De la trace comme amoncellement de béances
Pour son livre Guillaume Basquin a repris non seulement l’esprit du Paradis de Sollers mais jusqu’à sa police graphique pour faire le lit d’un long fleuve non tranquille. Ce qui pourrait sembler surcharge est de fait un long cri déroulé en tessitures au sein des oppositions (entendons : contradictions vitales) : le feu et le froid, le sombre et le clair, la couleur et son contraire, le dur et le mou, l’ordre et la matière. Celle-ci qui contredit l’ordre pour le construire autrement à proximité du chaos.

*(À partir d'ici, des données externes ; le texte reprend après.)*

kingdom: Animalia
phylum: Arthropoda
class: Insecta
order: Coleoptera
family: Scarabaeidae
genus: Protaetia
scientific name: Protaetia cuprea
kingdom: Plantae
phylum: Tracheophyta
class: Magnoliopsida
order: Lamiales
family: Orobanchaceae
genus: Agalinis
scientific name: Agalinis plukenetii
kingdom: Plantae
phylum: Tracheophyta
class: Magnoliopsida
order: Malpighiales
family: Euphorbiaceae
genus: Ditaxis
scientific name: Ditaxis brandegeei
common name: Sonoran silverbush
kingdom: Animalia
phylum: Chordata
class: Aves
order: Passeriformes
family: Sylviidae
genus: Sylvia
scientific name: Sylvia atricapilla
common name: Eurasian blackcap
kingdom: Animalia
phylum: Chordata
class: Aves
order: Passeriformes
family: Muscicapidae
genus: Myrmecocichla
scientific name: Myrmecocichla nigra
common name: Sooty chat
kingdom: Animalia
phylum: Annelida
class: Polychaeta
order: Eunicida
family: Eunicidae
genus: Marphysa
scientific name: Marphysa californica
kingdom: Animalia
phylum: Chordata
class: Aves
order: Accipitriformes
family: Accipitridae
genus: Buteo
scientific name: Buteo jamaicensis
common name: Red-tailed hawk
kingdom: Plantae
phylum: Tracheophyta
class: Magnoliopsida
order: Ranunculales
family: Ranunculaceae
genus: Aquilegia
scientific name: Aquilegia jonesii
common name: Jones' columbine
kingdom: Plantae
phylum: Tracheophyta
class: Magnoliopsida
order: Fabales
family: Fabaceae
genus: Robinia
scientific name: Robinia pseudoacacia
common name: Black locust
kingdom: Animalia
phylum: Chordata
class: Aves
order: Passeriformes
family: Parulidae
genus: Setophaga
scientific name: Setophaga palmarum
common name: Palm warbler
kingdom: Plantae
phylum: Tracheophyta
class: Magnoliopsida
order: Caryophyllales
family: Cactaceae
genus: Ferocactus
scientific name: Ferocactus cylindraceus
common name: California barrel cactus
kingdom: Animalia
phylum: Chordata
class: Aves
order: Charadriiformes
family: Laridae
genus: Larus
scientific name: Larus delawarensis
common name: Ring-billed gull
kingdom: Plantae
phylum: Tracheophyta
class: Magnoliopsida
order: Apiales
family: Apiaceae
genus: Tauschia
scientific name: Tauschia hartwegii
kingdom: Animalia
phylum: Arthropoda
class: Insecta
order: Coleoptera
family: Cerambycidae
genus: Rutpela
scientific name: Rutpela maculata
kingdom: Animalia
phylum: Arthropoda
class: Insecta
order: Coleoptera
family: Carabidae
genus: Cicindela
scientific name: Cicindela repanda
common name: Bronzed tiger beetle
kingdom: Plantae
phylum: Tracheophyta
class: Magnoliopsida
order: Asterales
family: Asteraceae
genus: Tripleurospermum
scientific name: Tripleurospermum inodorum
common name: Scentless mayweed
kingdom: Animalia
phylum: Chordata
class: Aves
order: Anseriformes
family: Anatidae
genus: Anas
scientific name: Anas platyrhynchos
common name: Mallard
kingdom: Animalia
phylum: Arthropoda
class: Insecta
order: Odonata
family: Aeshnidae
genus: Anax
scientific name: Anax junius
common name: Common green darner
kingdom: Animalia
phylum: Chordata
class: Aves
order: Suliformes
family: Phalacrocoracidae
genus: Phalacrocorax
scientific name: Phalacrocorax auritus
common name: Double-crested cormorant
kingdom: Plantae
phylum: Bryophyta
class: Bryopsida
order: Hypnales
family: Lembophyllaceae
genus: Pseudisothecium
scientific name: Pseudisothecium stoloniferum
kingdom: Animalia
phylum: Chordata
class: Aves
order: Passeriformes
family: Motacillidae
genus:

Basquin avance sans cesse en aller et retours pour passer de la saturation de cette matière verbale à son état gazeux afin de comprendre comment « ça » (se) passe et ne passe pas. D’où ce fleuve-chiffrage pour faire parler le silence et en ôter l’épaisseur. Le tout pour qu’apparaisse un manteau de bourlingue aux nombreuses aspérités. L’auteur refuse de procéder à la taille sur mesure. Demeurent le grain, des veines, les défauts, les surprises pour montrer ce que d’autres auteurs prennent pour l’éternité mais qui n’est pas fixe. Si bien que le livre avance par luttes incessantes, intestines. Il y a les équilibres, leurs pertes, les oppositions, leurs réductions.
Un tel chant invite à la participation au cosmos et se divise en deux : « chaosmos » d’un côté, désir de lui donner une logique de l’autre. Mais la célébration reste volontairement hirsute. Soudain, il n’existe plus d’intervalles dans la cohorte d’ombres. Pas de panique pourtant. Quelque chose se passe, du domaine de l’ascension qui pousse les lignes du passé au futur, de la mère au (re)père. Il en va d’une seule lignée déroulée dans l’urgence (contrôlée) et de la boulimie créatrice.
L’auteur se et nous met progressivement en état d’urgence par cette pulsion d’une force donnée comme presque inconsciente et irrépressible. Elle éclate dans l’épaisseur du texte et son entêtement sous-cutané irrévocable propre à balbutier de l’essentiel butiné au quotidien.
Il est donc question de marche forcée, d’ascension. Mais l’auteur n’oublie pas pour autant de puiser là où l’émotion la plus tellurique charrie ses laves. Ordre, désordre, chaos, équilibre (lourd de ses désirs inconscients), loi du genre (humain) obéissent sans obéir à d’autres injonctions que celles de l’instinct même lorsqu’il sort de la bête pour atteindre l’ “âminalité”. Ce qui chez Basquin reste toujours de l’ordre de la présentation flirte avec le presque tout. Il ouvre des béances par effet de saturation mais aussi de fractures.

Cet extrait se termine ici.